La primera consulta que respondió la RAE sobre el lenguaje inclusivoLa primera consulta que respondió la RAE sobre el lenguaje inclusivo

Asimismo, la usuaria Claudia Canadas sumó otro interrogante similar: “Hola @RAEinforma yo también hace unas semanas les consulté acerca de este lenguaje inclusivo, que si ¿Es correcto eso de estar usando elle, todxs, nosotrxs, etc? #dudaRAE”. En este caso, la institución respondió: “#RAEconsultas La forma «elle» y las terminaciones en «-e» en voces con flexión «-o/-a» son recursos facticios promovidos en ciertos ámbitos para referirse a quienes no se identifican con ninguno de los géneros del par binario, pero su uso no está generalizado ni asentado”.

“#RAEconsultas Por otro lado, el uso de la letra «x» como supuesta marca de género inclusivo es ajeno a la morfología del español, además de innecesario (e impronunciable), pues el masculino gramatical ya cumple esa función como término no marcado de la oposición de género”, concluyó la institución.

La segunda respuesta, mediante la que consideró "innecesario" el uso de la letra xLa segunda respuesta, mediante la que consideró “innecesario” el uso de la letra x

No es la primera vez que la RAE se muestra reacia a este tipo de cambios en el idioma. Por caso, en mayo de este año, el director Santiago Muñoz Machado afirmó que el lenguaje inclusivo “afea el idioma de manera insostenible”, según informó ABC.

En ese entonces, realizó una ponencia en el ICAM sobre el lenguaje jurídico y luego, al recibir preguntas, le consultaron por el desdoblamiento de género. Fue entonces que Muñoz Machado explicó que “nos hemos acostumbrado” a nuevas fórmulas. “Nadie introduce una conferencia en la actualidad, en un foro como este, sin decir ‘señores y señoras’, que es una manera de desdoblar”, aseguró.

Según su mirada, el uso del masculino genérico es “inclusivo” y no hace falta aplicar el tercero género de la “e”. “Si realmente alguna de esas fórmulas se repite tanto que se convierte en lenguaje ordinario de una mayoría de los españoles tendrá éxito y se incorporará a nuestro lenguaje ordinario, claro que sí. Todos y todas, por ejemplo, está teniendo bastante progresión”, comentó.

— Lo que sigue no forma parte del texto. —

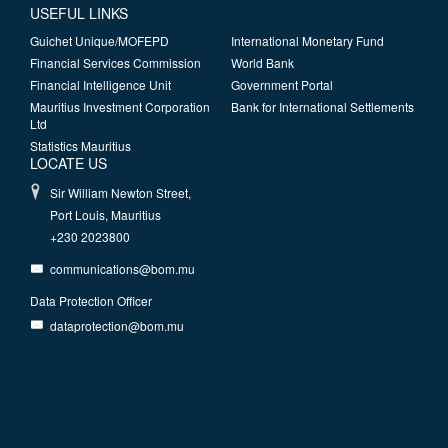
USEFUL LINKS
Guichet Unique/MOFEPD
International Monetary Fund
Financial Services Commission
World Bank
Financial Intelligence Unit
Government Portal
Mauritius Investment Corporation
Bank for International Settlements
Ltd
Statistics Mauritius
LOCATE US
Sir William Newton Street,
Port Louis, Mauritius
+230 2023800
communications@bom.mu
Data Protection Officer
dataprotection@bom.mu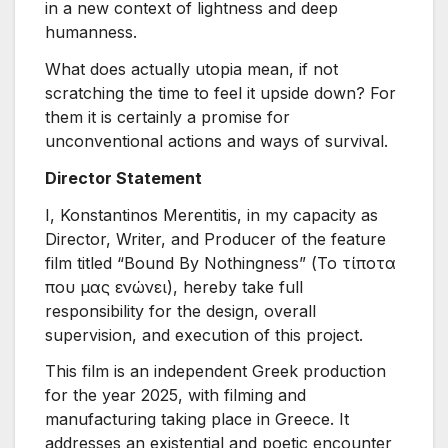
in a new context of lightness and deep
humanness.
What does actually utopia mean, if not
scratching the time to feel it upside down? For
them it is certainly a promise for
unconventional actions and ways of survival.
Director Statement
I, Konstantinos Merentitis, in my capacity as
Director, Writer, and Producer of the feature
film titled “Bound By Nothingness” (Το τίποτα
που μας ενώνει), hereby take full
responsibility for the design, overall
supervision, and execution of this project.
This film is an independent Greek production
for the year 2025, with filming and
manufacturing taking place in Greece. It
addresses an existential and poetic encounter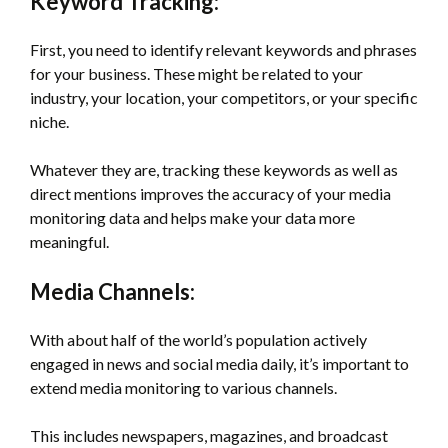
Keyword Tracking:
First, you need to identify relevant keywords and phrases
for your business. These might be related to your
industry, your location, your competitors, or your specific
niche.
Whatever they are, tracking these keywords as well as
direct mentions improves the accuracy of your media
monitoring data and helps make your data more
meaningful.
Media Channels:
With about half of the world’s population actively
engaged in news and social media daily, it’s important to
extend media monitoring to various channels.
This includes newspapers, magazines, and broadcast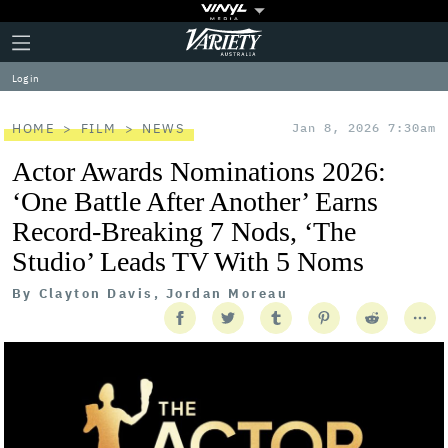
Plus
Click
Variety
Icon
to
expand
Log in
the
Mega
Menu
HOME
FILM
NEWS
Jan 8, 2026 7:30am
Actor Awards Nominations 2026:
‘One Battle After Another’ Earns
Record-Breaking 7 Nods, ‘The
Studio’ Leads TV With 5 Noms
By
Clayton Davis, Jordan Moreau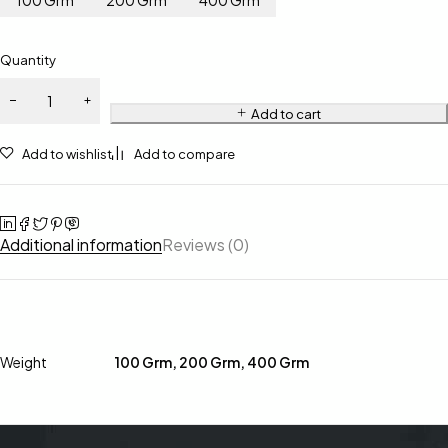
100 Grm
200 Grm
400 Grm
Quantity
Add to cart
Add to wishlist
Add to compare
Additional information
Reviews (0)
Weight
100 Grm, 200 Grm, 400 Grm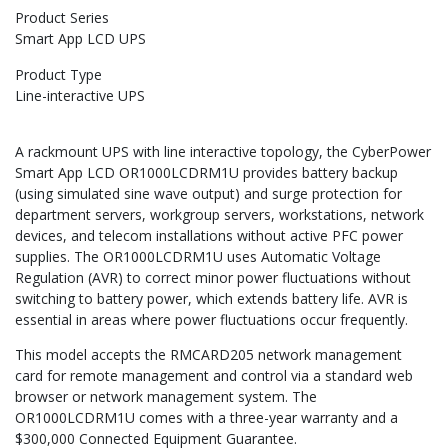
Product Series
Smart App LCD UPS
Product Type
Line-interactive UPS
A rackmount UPS with line interactive topology, the CyberPower
Smart App LCD OR1000LCDRM1U provides battery backup
(using simulated sine wave output) and surge protection for
department servers, workgroup servers, workstations, network
devices, and telecom installations without active PFC power
supplies. The OR1000LCDRM1U uses Automatic Voltage
Regulation (AVR) to correct minor power fluctuations without
switching to battery power, which extends battery life. AVR is
essential in areas where power fluctuations occur frequently.
This model accepts the RMCARD205 network management
card for remote management and control via a standard web
browser or network management system. The
OR1000LCDRM1U comes with a three-year warranty and a
$300,000 Connected Equipment Guarantee.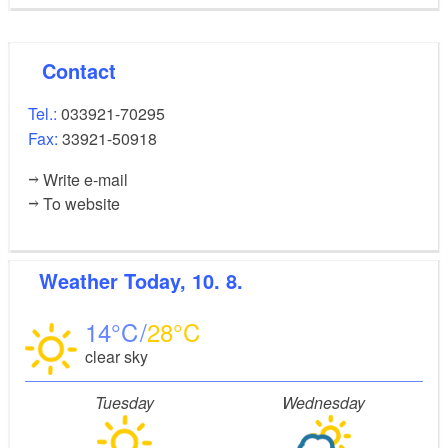
Contact
Tel.:
033921-70295
Fax:
33921-50918
Write e-mail
To website
Weather
Today, 10. 8.
14
28
clear sky
Tuesday
Wednesday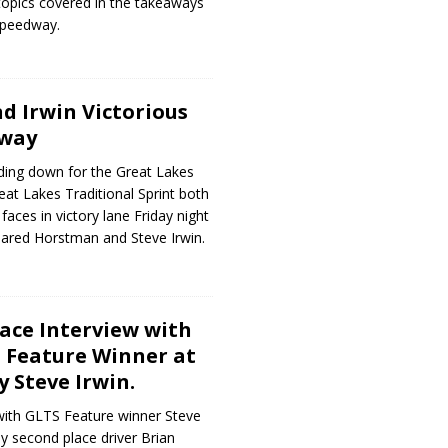
 topics covered in the takeaways
Speedway.
 Irwin Victorious
dway
ding down for the Great Lakes
eat Lakes Traditional Sprint both
 faces in victory lane Friday night
Jared Horstman and Steve Irwin.
Race Interview with
S Feature Winner at
y Steve Irwin.
with GLTS Feature winner Steve
y second place driver Brian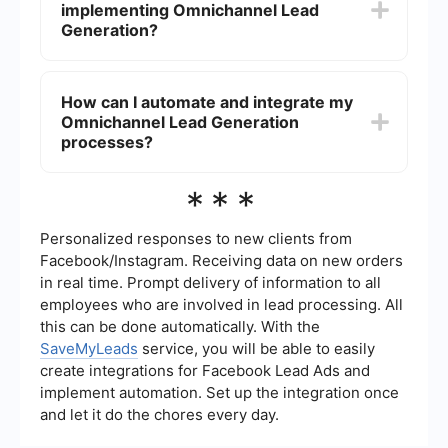
implementing Omnichannel Lead
generated. Tools and analytics platforms can
help track these metrics across different
Generation?
channels.
Some best practices include understanding your
target audience, using data to personalize
How can I automate and integrate my
interactions, ensuring consistency across all
Omnichannel Lead Generation
channels, and continuously testing and
optimizing your strategies.
processes?
Automation and integration can be achieved
***
using platforms like SaveMyLeads, which allow
you to connect different marketing and sales
tools, streamline workflows, and ensure that data
Personalized responses to new clients from
flows seamlessly between channels.
Facebook/Instagram. Receiving data on new orders
in real time. Prompt delivery of information to all
employees who are involved in lead processing. All
this can be done automatically. With the
SaveMyLeads
service, you will be able to easily
create integrations for Facebook Lead Ads and
implement automation. Set up the integration once
and let it do the chores every day.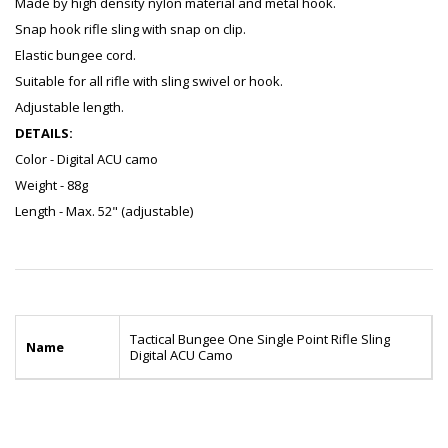
Made by high density nylon material and metal hook.
Snap hook rifle sling with snap on clip.
Elastic bungee cord.
Suitable for all rifle with sling swivel or hook.
Adjustable length.
DETAILS:
Color - Digital ACU camo
Weight - 88g
Length - Max. 52" (adjustable)
Tactical Bungee One Single Point Rifle Sling
Name
Digital ACU Camo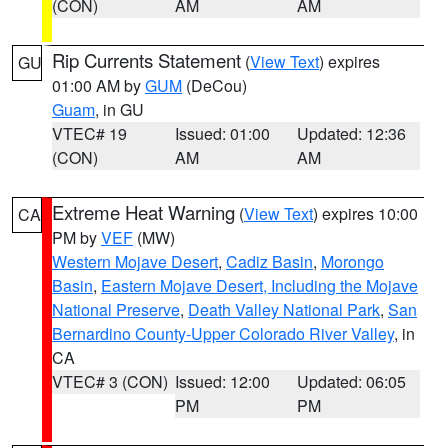
(CON)
AM
AM
Rip Currents Statement
(
View Text
) expires
GU
01:00 AM by
GUM
(DeCou)
Guam
, in GU
VTEC# 19
Issued: 01:00
Updated: 12:36
(CON)
AM
AM
Extreme Heat Warning
(
View Text
) expires 10:00
CA
PM by
VEF
(MW)
Western Mojave Desert
,
Cadiz Basin
,
Morongo
Basin
,
Eastern Mojave Desert, Including the Mojave
National Preserve
,
Death Valley National Park
,
San
Bernardino County-Upper Colorado River Valley
, in
CA
VTEC# 3 (CON)
Issued: 12:00
Updated: 06:05
PM
PM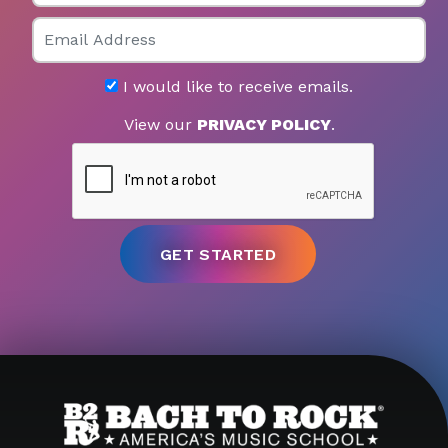
Email
I would like to receive emails.
View our
PRIVACY POLICY
.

“Si todos nos empeñáramos otras, otros y ‘otres’, si todos utilizáramos padre, madre y ‘adre’, al final esas palabras prosperarán y se incorporarán al lenguaje”, agregó después, en referencia al tercer género que ya vienen utilizando diversos sectores de la sociedad hispanoparlante.

El director de la RAE, Santiago Muñoz Machado (EFE/Mariscal) El director de la RAE, Santiago Muñoz Machado (EFE/Mariscal)

Asimismo, el jurista especializado en derecho administrativo y constitucional y director de la RAE le había concedido una extensa entrevista al diario EL País de España en 2020. En es contexto, ya había cuestionado: “Tenemos una lengua hermosa y precisa. ¿Por qué estropearla con el lenguaje inclusivo?”.

“La posición de la RAE es clara. El desdoblamiento altera la economía del idioma. Y yo añado: y la belleza. Este tipo de variantes la estropean”, insistió Muñoz Machado.